DUISBURG, Germany (Reuters) – Powerful labour leaders at Thyssenkrupp <TKAG.DE> have called on the group’s management to come up with a clear strategy for its steel unit, which will remain part of the conglomerate after a failed attempt to merge it with Tata Steel <TISC.NS>.
“We’re core business now. That requires the need for investments,” Tekin Nasikkol, head of the works council of Thyssenkrupp Steel Europe, told journalists. “We reject pure restructuring plans and tough cost cut programmes.”
Thyssenkrupp’s steel unit has come under pressure due to falling prices and high raw material costs and faces 2,000 job cuts, the same level of layoffs that would have been carried out under the previous merger plans with Tata Steel.

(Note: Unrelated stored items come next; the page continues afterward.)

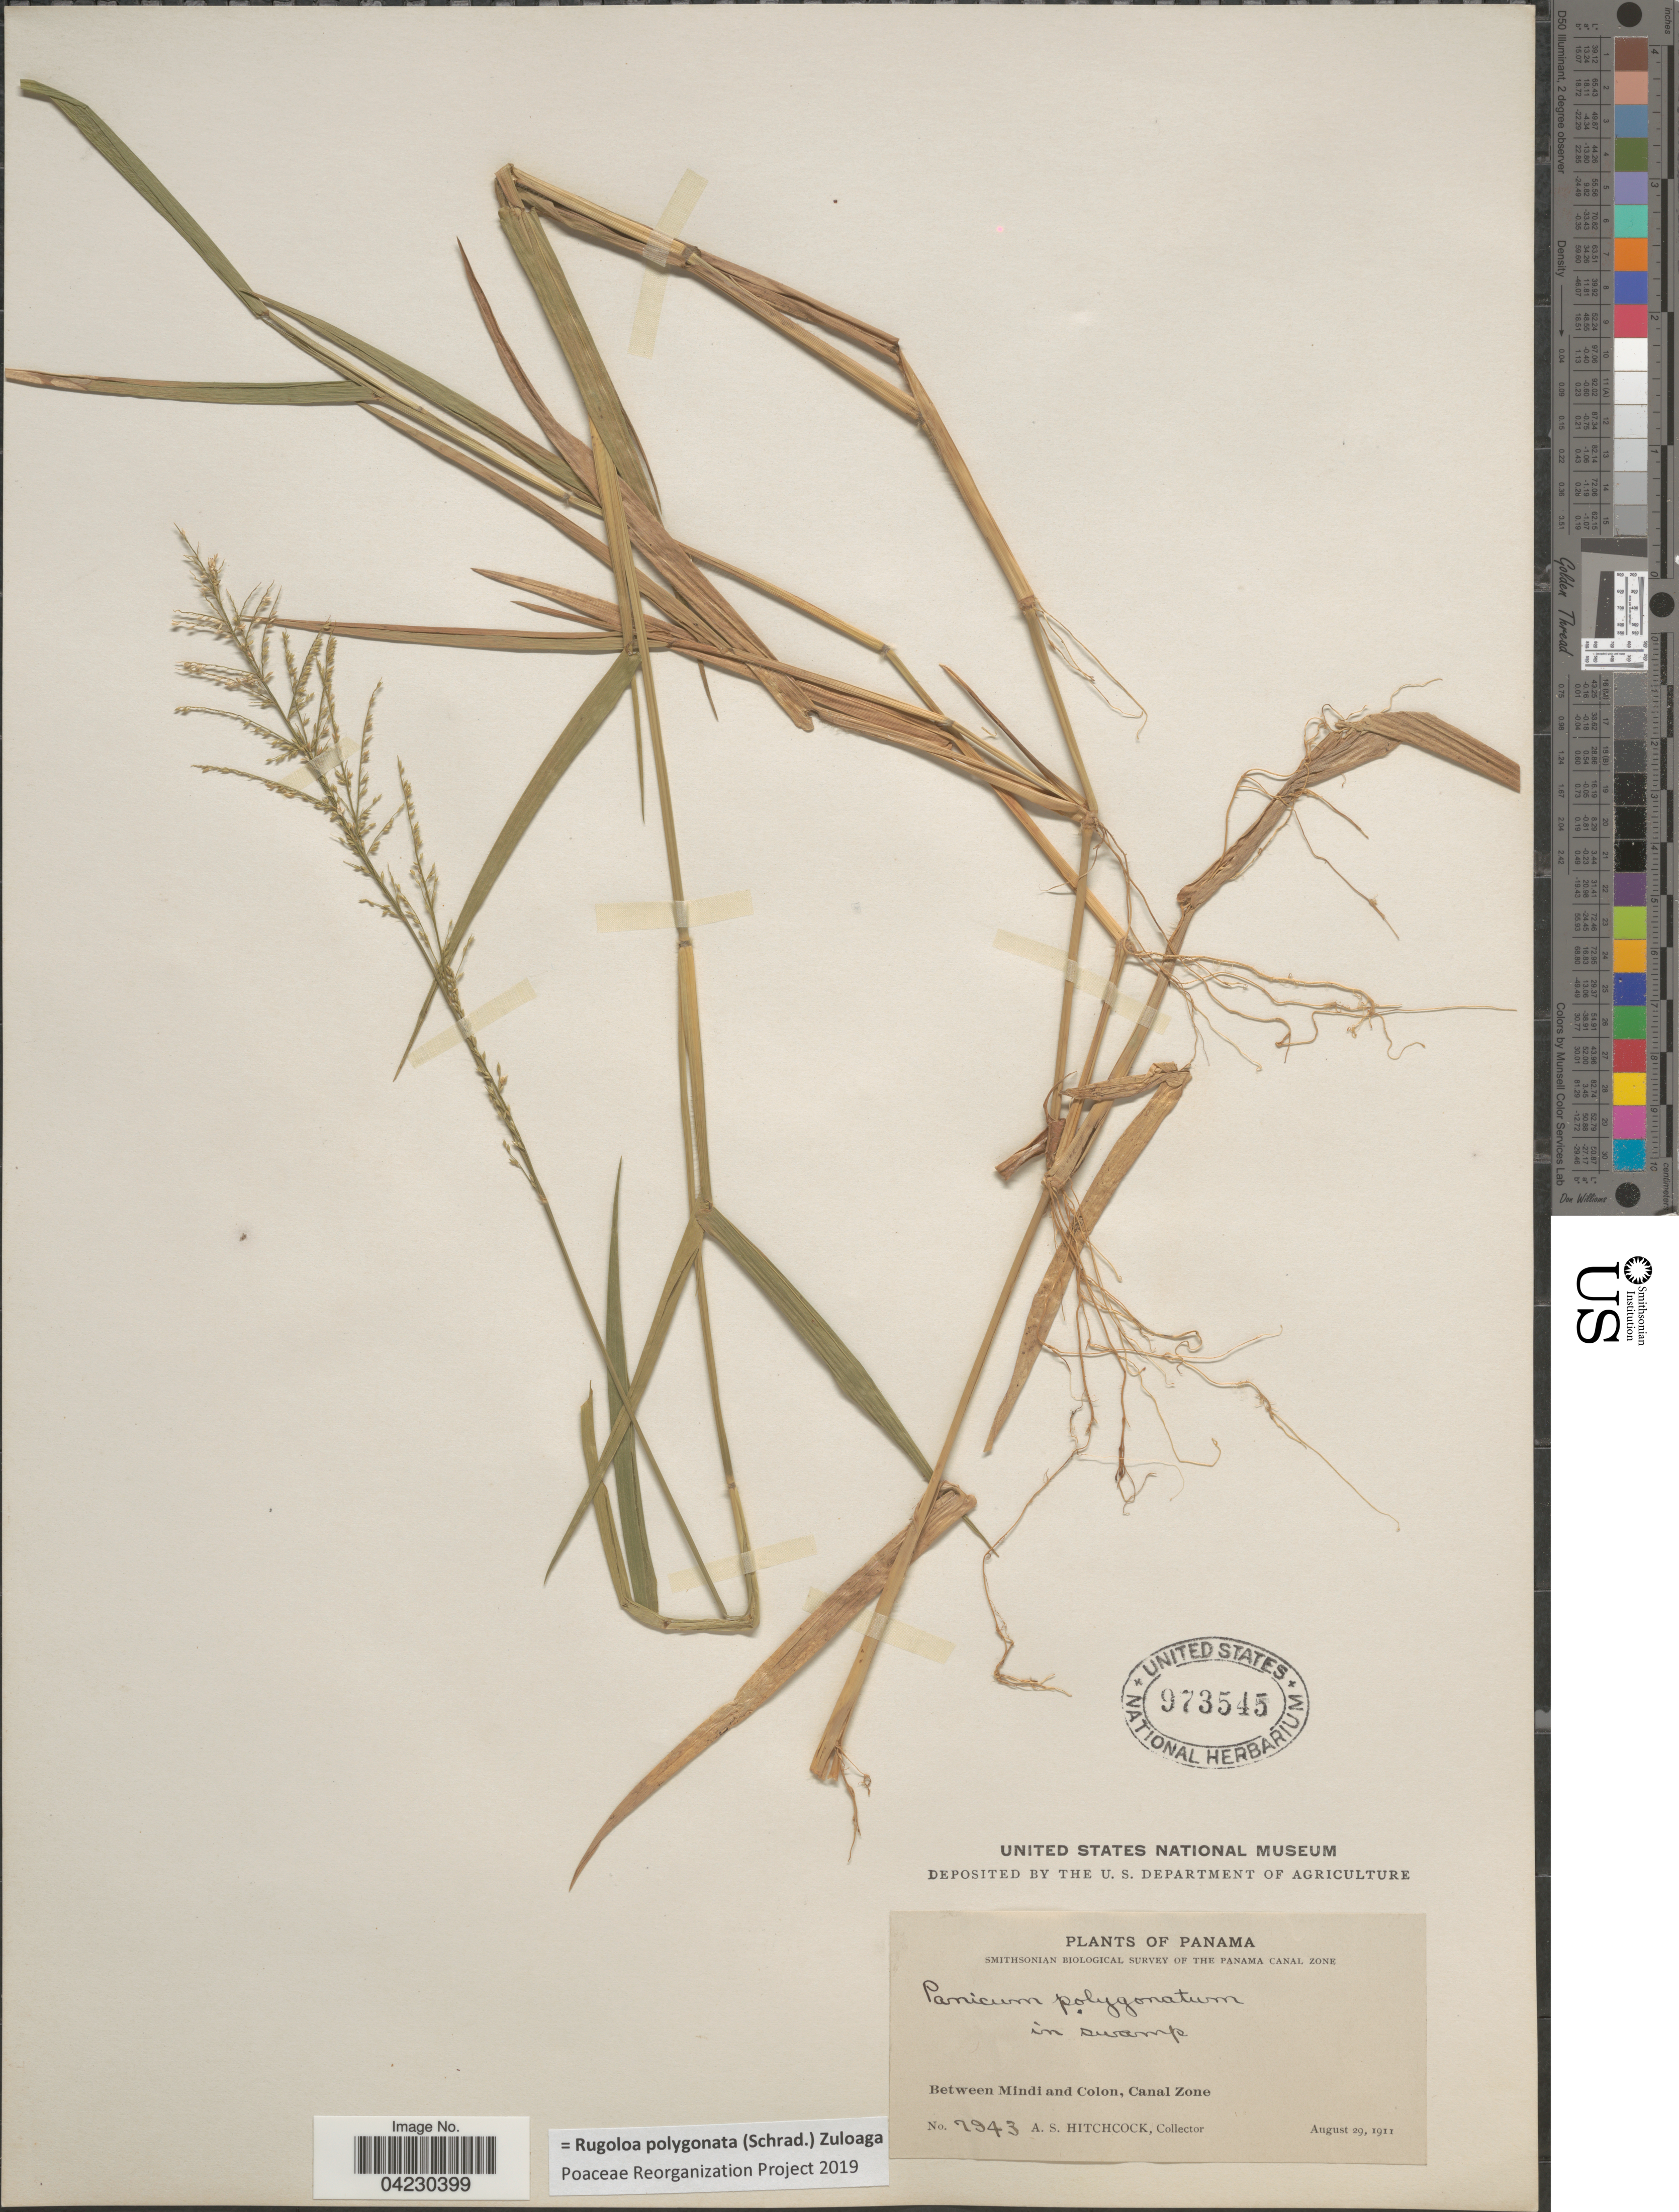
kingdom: Plantae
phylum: Tracheophyta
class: Liliopsida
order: Poales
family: Poaceae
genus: Rugoloa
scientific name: Rugoloa polygonata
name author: (Schrad.) Zuloaga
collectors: A. S. Hitchcock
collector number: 7943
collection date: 1911-08-29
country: Panama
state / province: Colón / Panamá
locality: Smithsonian Biological Survey of the Panama Canal Zone. Between Mindi and Colon, Canal Zone.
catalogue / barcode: US 973545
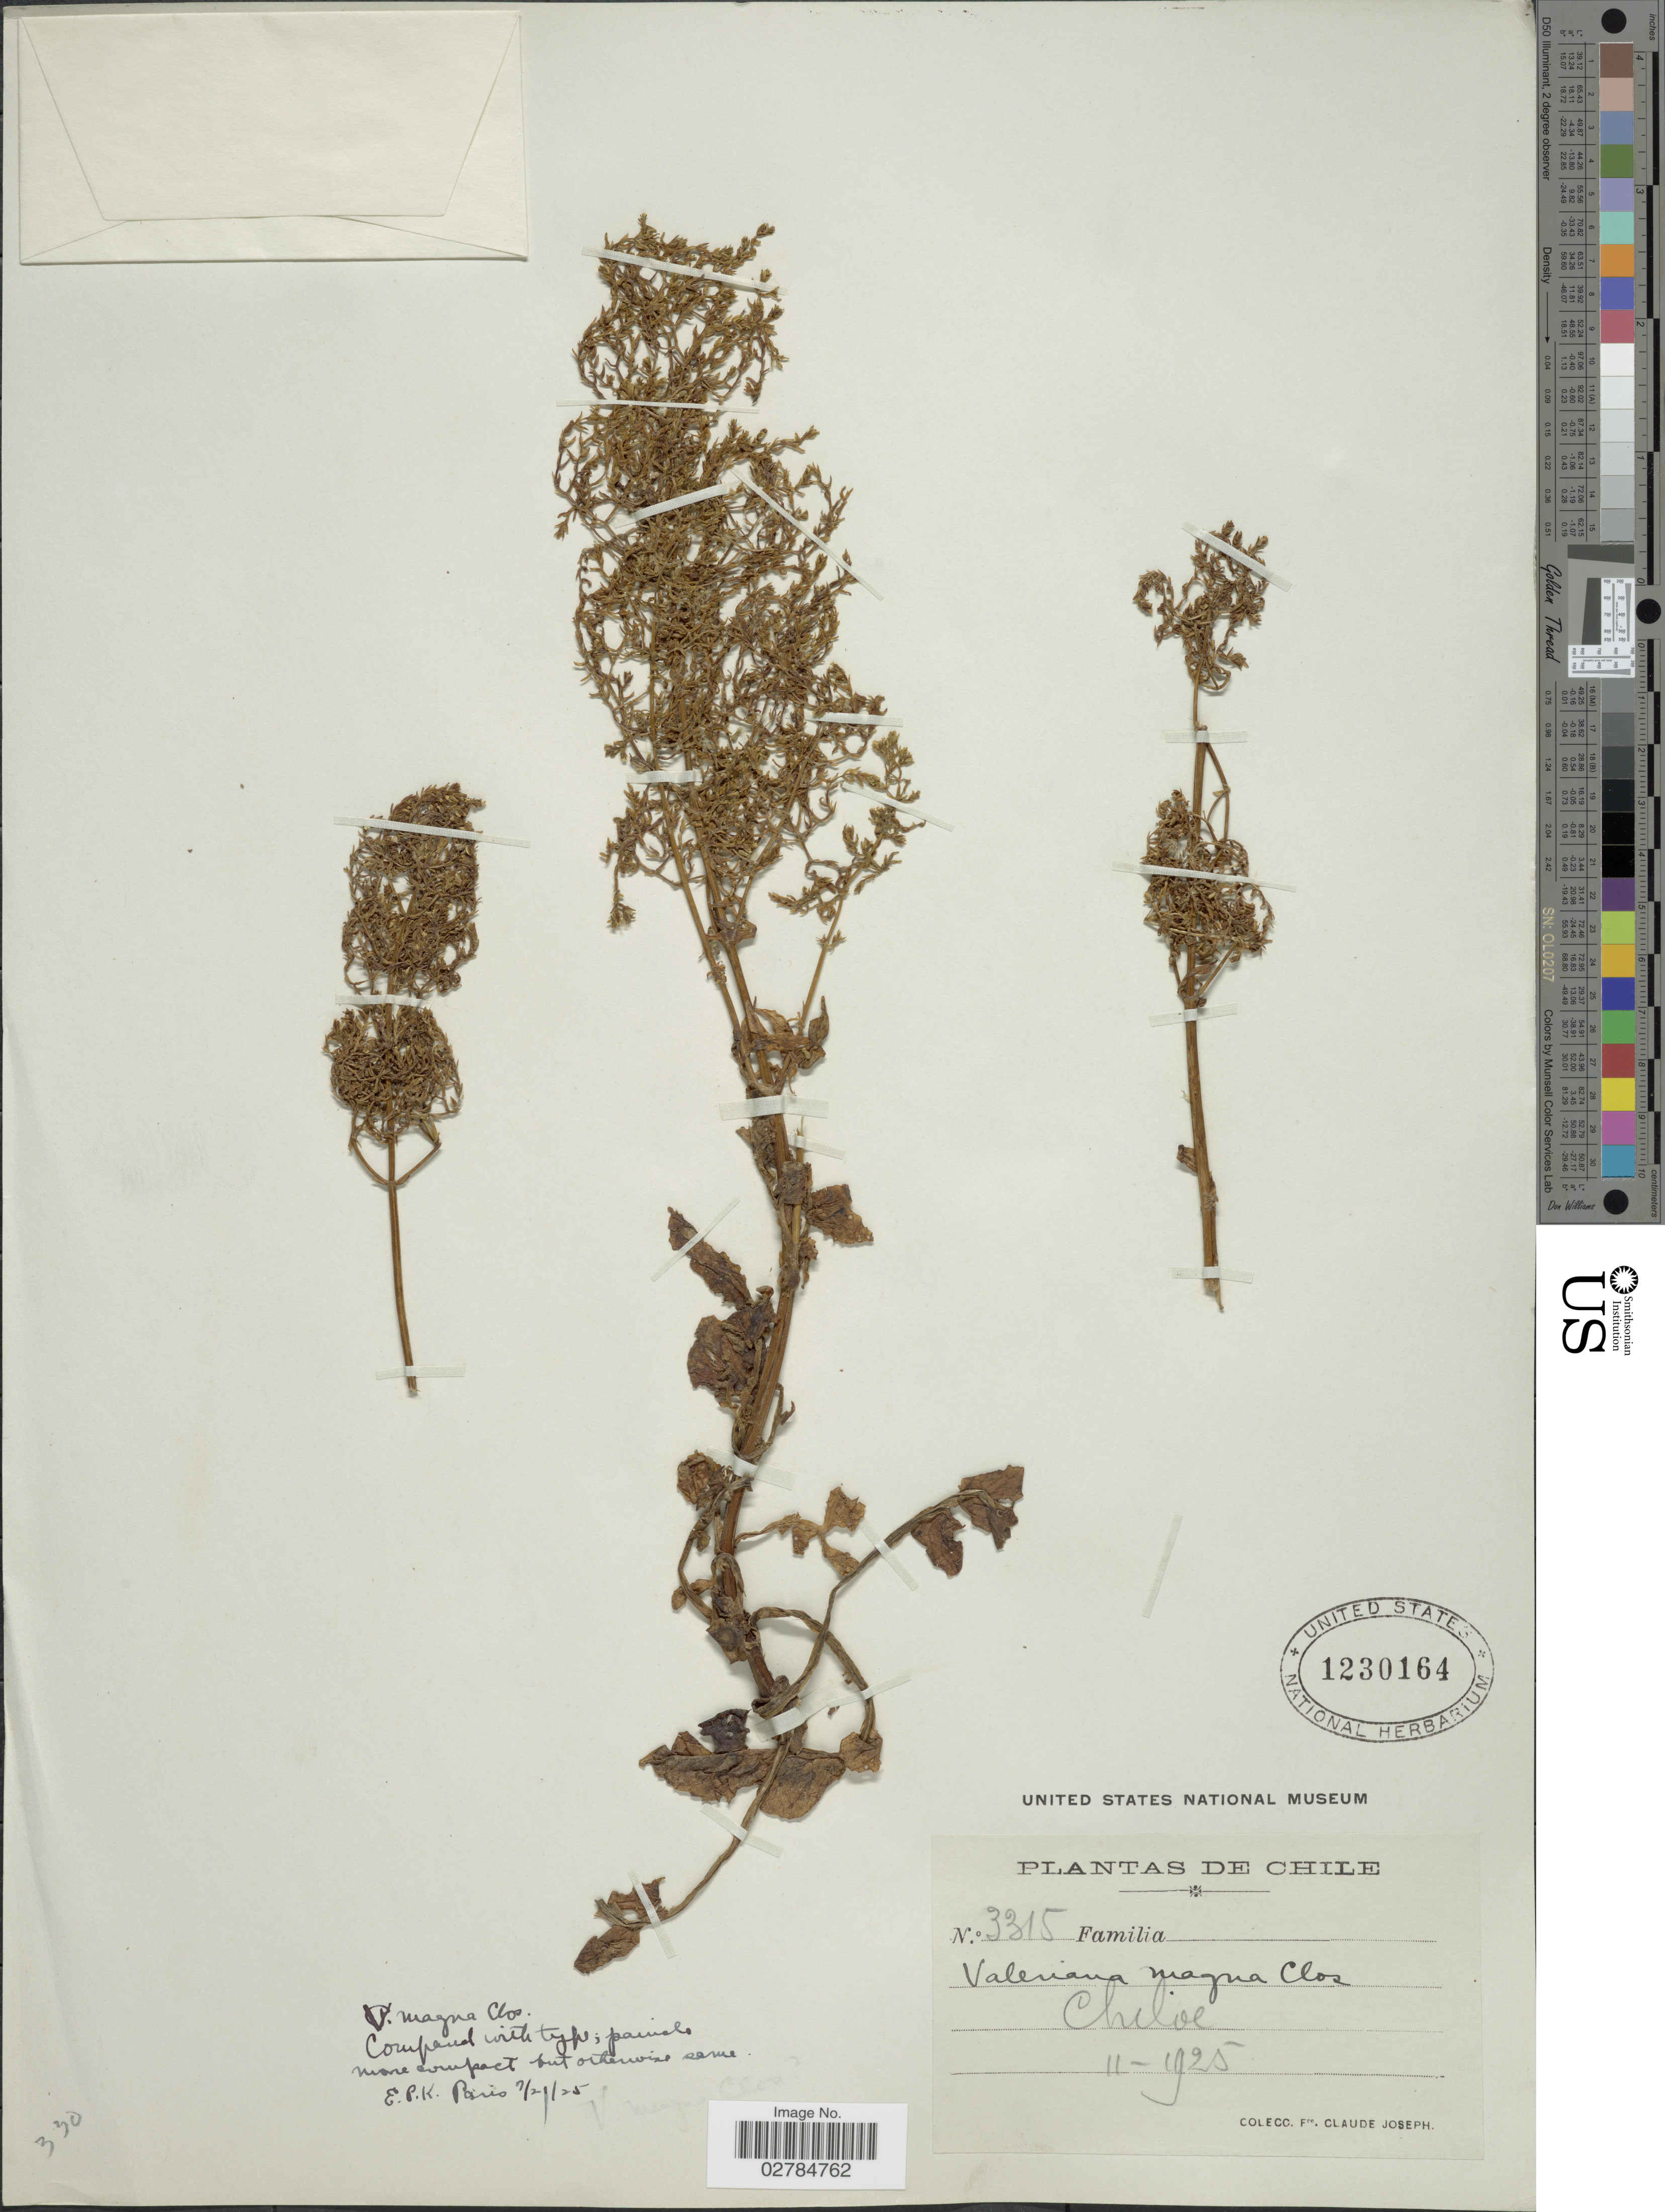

Thyssenkrupp Steel Europe’s second-quarter adjusted operating profit plunged 81% to 37 million euros (33 million pounds).
The elevators-to-submarines group last month scrapped the joint venture plan after it became apparent that the European Commission would block it, causing a u-turn in strategy. Thyssenkrupp now expects to keep a majority in the business in the long-term.
Chief Executive Guido Kerkhoff told Reuters a day earlier that the situation in the steel market remained tough and that there were no signs of a turnaround. “We want to develop the steel business on our own,” he said.